Pakistán: atentados contra intereses chinos

Dos atentados contra intereses chinos se han producido en territorio pakistaní en las últimas semanas. El más grave, el ataque suicida contra una caravana de vehículos que transportaba a trabajadores chinos en el proyecto de construcción de una autopista en el puerto paquistaní de Gwadar. Un ciudadano chino resultó herido, dos niños paquistaníes murieron y varios resultaron heridos. Las instalaciones chinas en el puerto de Gwadar son un elemento estratégico clave, militar y comercial, para el proyecto de Ruta de la Seda marítima que China está desarrollando en una red de alianzas desde el Índico al Atlántico. Según los expertos, estas acciones terroristas estarían ligadas a extremistas islámicos procedentes de Pashtunistán y Beluchistán (áreas tribales pakistaníes) pueden poner en peligro el proyecto estrella de la iniciativa china de un corredor económico China-Pakistán.
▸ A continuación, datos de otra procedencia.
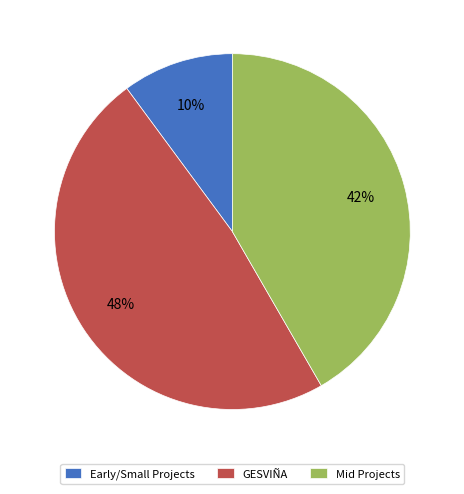

Rank the categories by value from highest to lowest.

GESVIÑA, Mid Projects, Early/Small Projects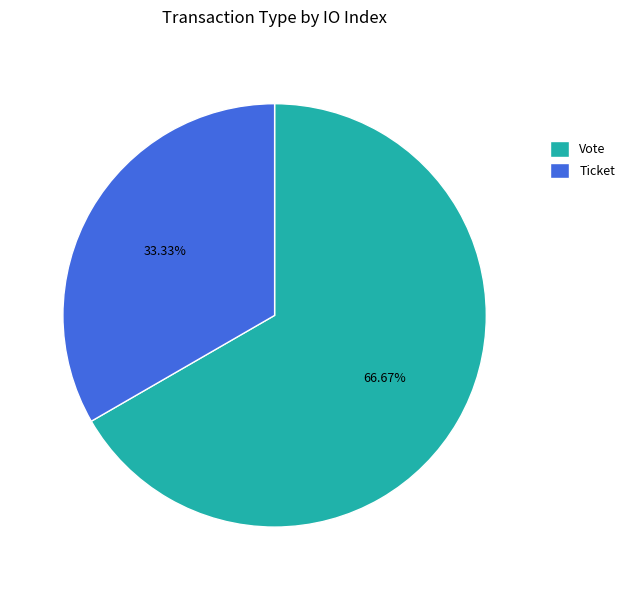

Count the number of slices in the pie.

2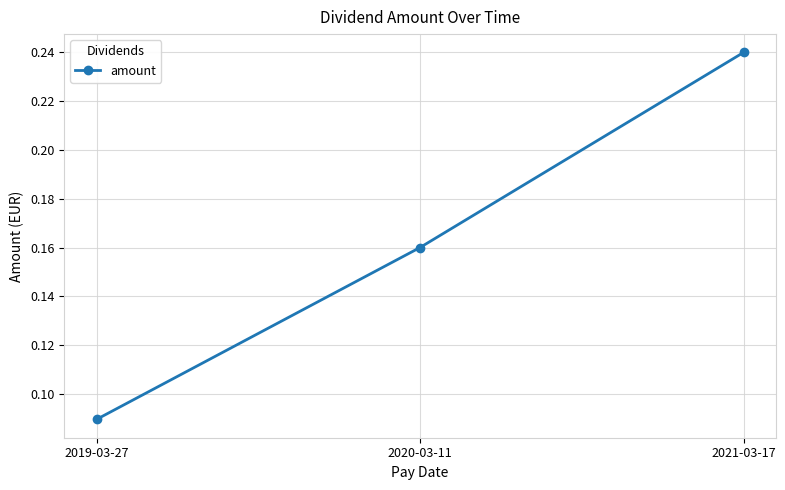

What is the label of the 1st point from the right?

2021-03-17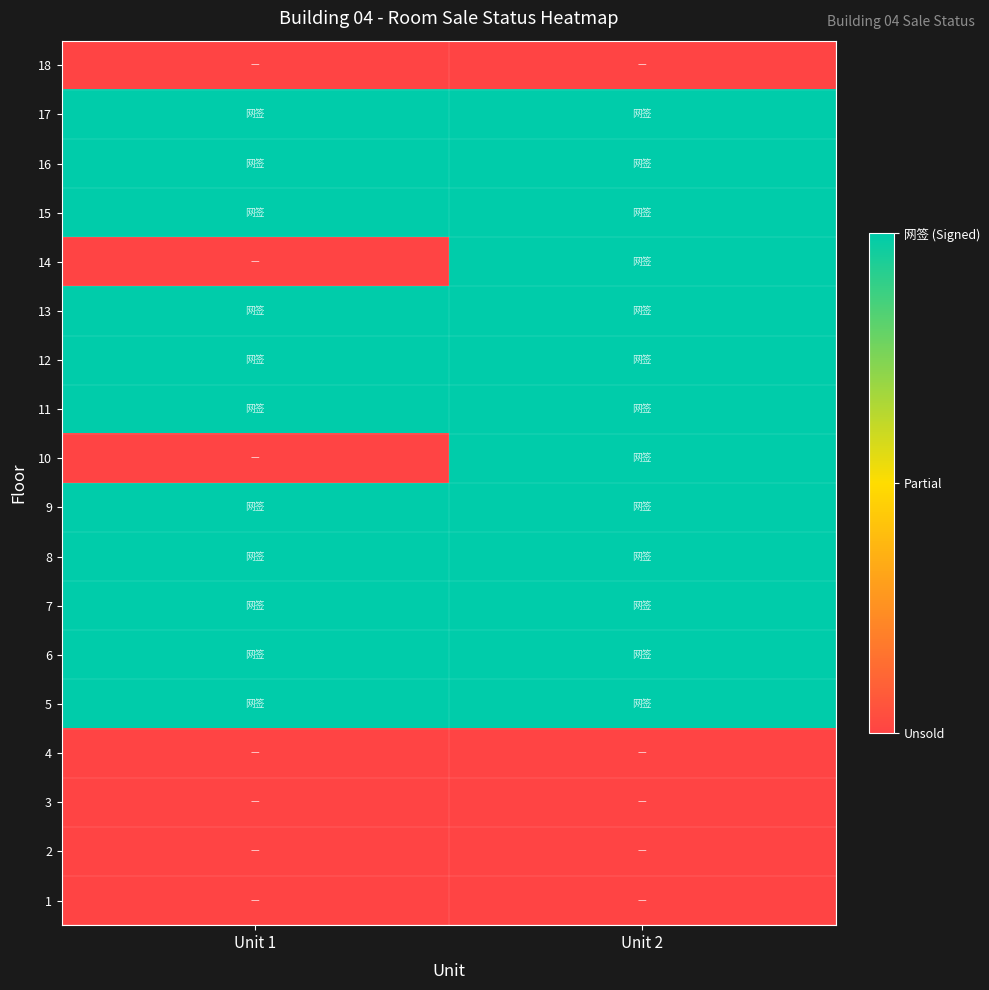

At which category does the chart reach its peak across all series?

Unit 1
Que Pakistán es un hervidero de tensiones (una mezcla de separatismos, extremismos islámicos e intereses tribales y étnicos) es un hecho en un escenario en el que el gobierno, apoyado en el poderoso, sofisticado y turbio ISI, el servicio secreto pakistaní, reina con crueldad y bastante hipocresía.

 

Pero la lección para China no está únicamente en Pakistán sino que se extiendo a Afganistán donde China aspira a conseguir una zona lo suficientemente segura donde realizar negocios sin exponerse mucho a los riesgos. Pero mientras los grandes negocios y objetivos estratégicos chinos se centran en Pakistán, Pekín quiere conseguir que toda la región, que estrategas norteamericanos denominan Afak, no suponga una contaminación extremista para los musulmanes uigures de la región china de Xinjiang.

El Gobierno de Xi Jinping teme que un Afganistán regido por los talibanes pueda convertirse en un refugio para extremistas de la etnia uigur, la minoría musulmana originaria de Xinjiang y que ello pueda, a su vez, desestabilizar esa región en el oeste de China, donde Pekín ha internado a centenares de miles de personas en campos de reeducación en una campaña que las autoridades chinas sostienen que es necesaria para “la lucha contra el terrorismo en la zona”. Este es, de momento, el gran objetivo chino y el punto permanente en las relaciones entre Pakín y Kabul, porque, aunque el nuevo gobierno talibán da garantías a China, esta no se fia de las numerosas facciones que integran el magma islamista y las porosas relaciones entre el islamismo afgano y los grupos pakistaníes.

Además, está el creciente factor del Daesh en Afganistán, el otro terrorismo islámico que disputa a los talibán el liderazgo del proyecto de “derrotar a Occidente y los infieles” y que suscita una preocupación que une sobre el papel a EEUU, Rusia, las repúblicas centroasiáticas, Kabul y… China. No está claro que los talibán tengan capacidad y margen para derrotarlos completamente y eso supone otro factor de contaminación extremista a no perder de vista.